DATA IN THIS EXERCISE:
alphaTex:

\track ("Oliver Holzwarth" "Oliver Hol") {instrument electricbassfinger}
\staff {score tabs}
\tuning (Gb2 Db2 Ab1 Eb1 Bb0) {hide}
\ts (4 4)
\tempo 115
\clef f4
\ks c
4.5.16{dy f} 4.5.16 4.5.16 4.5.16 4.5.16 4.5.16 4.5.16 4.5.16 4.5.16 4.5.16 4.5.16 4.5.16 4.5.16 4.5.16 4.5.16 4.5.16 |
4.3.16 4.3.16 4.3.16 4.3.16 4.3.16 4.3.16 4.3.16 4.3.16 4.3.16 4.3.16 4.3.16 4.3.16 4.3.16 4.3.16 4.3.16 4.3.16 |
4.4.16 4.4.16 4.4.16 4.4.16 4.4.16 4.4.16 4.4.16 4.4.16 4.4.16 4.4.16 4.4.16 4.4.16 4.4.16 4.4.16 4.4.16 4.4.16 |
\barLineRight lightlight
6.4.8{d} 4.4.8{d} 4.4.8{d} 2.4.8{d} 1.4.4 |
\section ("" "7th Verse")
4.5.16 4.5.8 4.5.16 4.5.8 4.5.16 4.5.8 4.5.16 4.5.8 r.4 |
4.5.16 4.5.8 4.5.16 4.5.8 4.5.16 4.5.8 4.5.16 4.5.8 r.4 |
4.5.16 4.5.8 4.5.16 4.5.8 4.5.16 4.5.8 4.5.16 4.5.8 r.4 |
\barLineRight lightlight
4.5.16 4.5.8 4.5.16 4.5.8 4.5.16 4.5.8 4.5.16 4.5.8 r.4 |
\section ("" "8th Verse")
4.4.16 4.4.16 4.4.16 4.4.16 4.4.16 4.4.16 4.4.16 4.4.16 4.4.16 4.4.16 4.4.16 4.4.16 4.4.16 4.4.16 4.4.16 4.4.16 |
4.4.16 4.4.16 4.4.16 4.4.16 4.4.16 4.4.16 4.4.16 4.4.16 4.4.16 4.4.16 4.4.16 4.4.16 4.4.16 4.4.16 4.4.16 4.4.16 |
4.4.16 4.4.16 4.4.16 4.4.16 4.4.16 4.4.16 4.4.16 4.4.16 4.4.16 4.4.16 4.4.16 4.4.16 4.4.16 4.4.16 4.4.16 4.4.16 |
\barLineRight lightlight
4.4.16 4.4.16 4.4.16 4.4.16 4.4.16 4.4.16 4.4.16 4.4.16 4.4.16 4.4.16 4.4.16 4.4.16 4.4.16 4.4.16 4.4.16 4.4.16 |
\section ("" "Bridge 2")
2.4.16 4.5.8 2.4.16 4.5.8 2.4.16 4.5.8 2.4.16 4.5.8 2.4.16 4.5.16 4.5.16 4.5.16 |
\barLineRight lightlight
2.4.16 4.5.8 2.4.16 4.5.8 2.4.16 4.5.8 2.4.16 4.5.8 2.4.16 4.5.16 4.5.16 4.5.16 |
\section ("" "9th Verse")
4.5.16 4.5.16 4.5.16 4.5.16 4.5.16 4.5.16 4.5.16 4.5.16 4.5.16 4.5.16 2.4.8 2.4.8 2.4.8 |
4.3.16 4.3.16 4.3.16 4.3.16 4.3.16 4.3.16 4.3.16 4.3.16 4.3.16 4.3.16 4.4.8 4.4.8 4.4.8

TASK TO CARRY OUT: Reproduce every line of the records above with no changes to any character.

REPLY:
alphaTex:

\track ("Oliver Holzwarth" "Oliver Hol") {instrument electricbassfinger}
\staff {score tabs}
\tuning (Gb2 Db2 Ab1 Eb1 Bb0) {hide}
\ts (4 4)
\tempo 115
\clef f4
\ks c
4.5.16{dy f} 4.5.16 4.5.16 4.5.16 4.5.16 4.5.16 4.5.16 4.5.16 4.5.16 4.5.16 4.5.16 4.5.16 4.5.16 4.5.16 4.5.16 4.5.16 |
4.3.16 4.3.16 4.3.16 4.3.16 4.3.16 4.3.16 4.3.16 4.3.16 4.3.16 4.3.16 4.3.16 4.3.16 4.3.16 4.3.16 4.3.16 4.3.16 |
4.4.16 4.4.16 4.4.16 4.4.16 4.4.16 4.4.16 4.4.16 4.4.16 4.4.16 4.4.16 4.4.16 4.4.16 4.4.16 4.4.16 4.4.16 4.4.16 |
\barLineRight lightlight
6.4.8{d} 4.4.8{d} 4.4.8{d} 2.4.8{d} 1.4.4 |
\section ("" "7th Verse")
4.5.16 4.5.8 4.5.16 4.5.8 4.5.16 4.5.8 4.5.16 4.5.8 r.4 |
4.5.16 4.5.8 4.5.16 4.5.8 4.5.16 4.5.8 4.5.16 4.5.8 r.4 |
4.5.16 4.5.8 4.5.16 4.5.8 4.5.16 4.5.8 4.5.16 4.5.8 r.4 |
\barLineRight lightlight
4.5.16 4.5.8 4.5.16 4.5.8 4.5.16 4.5.8 4.5.16 4.5.8 r.4 |
\section ("" "8th Verse")
4.4.16 4.4.16 4.4.16 4.4.16 4.4.16 4.4.16 4.4.16 4.4.16 4.4.16 4.4.16 4.4.16 4.4.16 4.4.16 4.4.16 4.4.16 4.4.16 |
4.4.16 4.4.16 4.4.16 4.4.16 4.4.16 4.4.16 4.4.16 4.4.16 4.4.16 4.4.16 4.4.16 4.4.16 4.4.16 4.4.16 4.4.16 4.4.16 |
4.4.16 4.4.16 4.4.16 4.4.16 4.4.16 4.4.16 4.4.16 4.4.16 4.4.16 4.4.16 4.4.16 4.4.16 4.4.16 4.4.16 4.4.16 4.4.16 |
\barLineRight lightlight
4.4.16 4.4.16 4.4.16 4.4.16 4.4.16 4.4.16 4.4.16 4.4.16 4.4.16 4.4.16 4.4.16 4.4.16 4.4.16 4.4.16 4.4.16 4.4.16 |
\section ("" "Bridge 2")
2.4.16 4.5.8 2.4.16 4.5.8 2.4.16 4.5.8 2.4.16 4.5.8 2.4.16 4.5.16 4.5.16 4.5.16 |
\barLineRight lightlight
2.4.16 4.5.8 2.4.16 4.5.8 2.4.16 4.5.8 2.4.16 4.5.8 2.4.16 4.5.16 4.5.16 4.5.16 |
\section ("" "9th Verse")
4.5.16 4.5.16 4.5.16 4.5.16 4.5.16 4.5.16 4.5.16 4.5.16 4.5.16 4.5.16 2.4.8 2.4.8 2.4.8 |
4.3.16 4.3.16 4.3.16 4.3.16 4.3.16 4.3.16 4.3.16 4.3.16 4.3.16 4.3.16 4.4.8 4.4.8 4.4.8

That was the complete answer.